O movimento não é ocasional. Nos últimos meses, o partido atraiu diversos grupos de renovação política como o RenovaBR, o Agora!, o Livres e o Acredito, todos guiados por certo liberalismo humanista e imbuídos da pretensão de construir uma alternativa à polarização entre a direita, representada pelo bolsonarismo, e a esquerda, ainda capitaneada por Lula e pelo PT. O objetivo final do processo é abrigar em 2022 a candidatura presidencial do apresentador Luciano Huck, hoje sem partido, mas muito ligado a esses movimentos, inclusive financiando alguns, como o RenovaBR e o Agora!. A estratégia tem duas frentes. Uma é criar uma relação próxima com esses grupos ao acomodar seus representantes no comando da sigla. No Diretório Nacional estão o senador Alessandro Vieira (SE), do Acredito e do RenovaBR, e os deputados Marcelo Calero (RJ), do Livres e do Agora!, e Daniel Coelho (PE), do Livres, este alçado à condição de líder na Câmara. A outra é deixar os parlamentares ligados a esses movimentos à vontade para votar segundo suas convicções. “Colocamos de maneira clara no nosso estatuto que não há mais fechamento de questão, para que o integrante do movimento tenha sua posição garantida”, diz Coelho. Essa orientação é essencial para atrair deputados como Tabata Amaral (PDT-SP) e Felipe Rigoni (PSB-ES), ambos ligados ao RenovaBR e ao Acredito, que foram suspensos por seus partidos após votarem a favor da reforma da Previdência, contrariando a orientação das direções. Enquanto namoram o Cidadania — e para preservar os seus mandatos —, os dois foram ao TSE pedir para deixar as suas legendas por “justa causa”, alegando que estão sendo perseguidos. No Cidadania, não teriam problemas em defender suas teses.
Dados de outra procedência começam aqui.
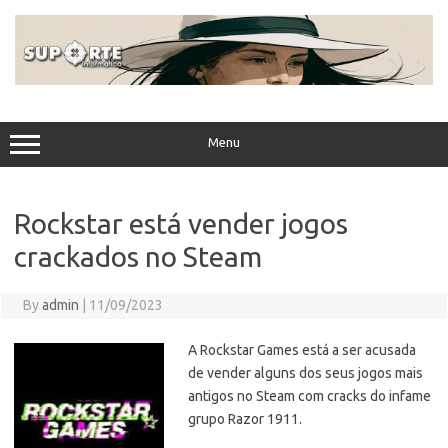
Skip
to
content
Menu
Rockstar está vender jogos
crackados no Steam
By
admin
|
11/09/2023
A Rockstar Games está a ser acusada
de vender alguns dos seus jogos mais
antigos no Steam com cracks do infame
grupo Razor 1911.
O partido votou em peso a favor de medidas do ministro Paulo Guedes (Economia), como a reforma da Previdência, a Medida Provisória da Liberdade Econômica — que reduz a burocracia para empreendedores e flexibiliza regras trabalhistas — e a reforma administrativa, que diminuiu o total de ministérios de 29 para 22 no governo Jair Bolsonaro.
“Era muito comum que pessoas do movimento sindical participassem do dia a dia dos partidos. Hoje, temos esses movimentos políticos. É preciso ouvi-los e mantê-los por perto”, afirma o presidente do Cidadania, Roberto Freire, o fio condutor da mudança que levou a sigla dos tempos de “Partidão”, como era chamado o PCB, aos dias atuais. Ele diz que conversa com Huck desde 2017 — o apresentador chegou a ensaiar uma candidatura em 2018. Huck evita assumir que é presidenciável, mas emite sinais cada vez mais frequentes de que estará na disputa. Ele tem participado de reuniões com esses grupos e de encontros com lideranças, nos quais dá o tom do discurso em uma eventual candidatura: defender a economia de mercado, mas criar uma política consistente que evite aprofundar o abismo social existente no Brasil. “O Chile era o state of art (estado da arte). Só que se esqueceu das pessoas. Então virou exemplo de eficiência sem afetividade”, disse em evento com políticos e empresários em São Paulo, em outubro. É discurso de candidato. E é o mesmo tom do Cidadania.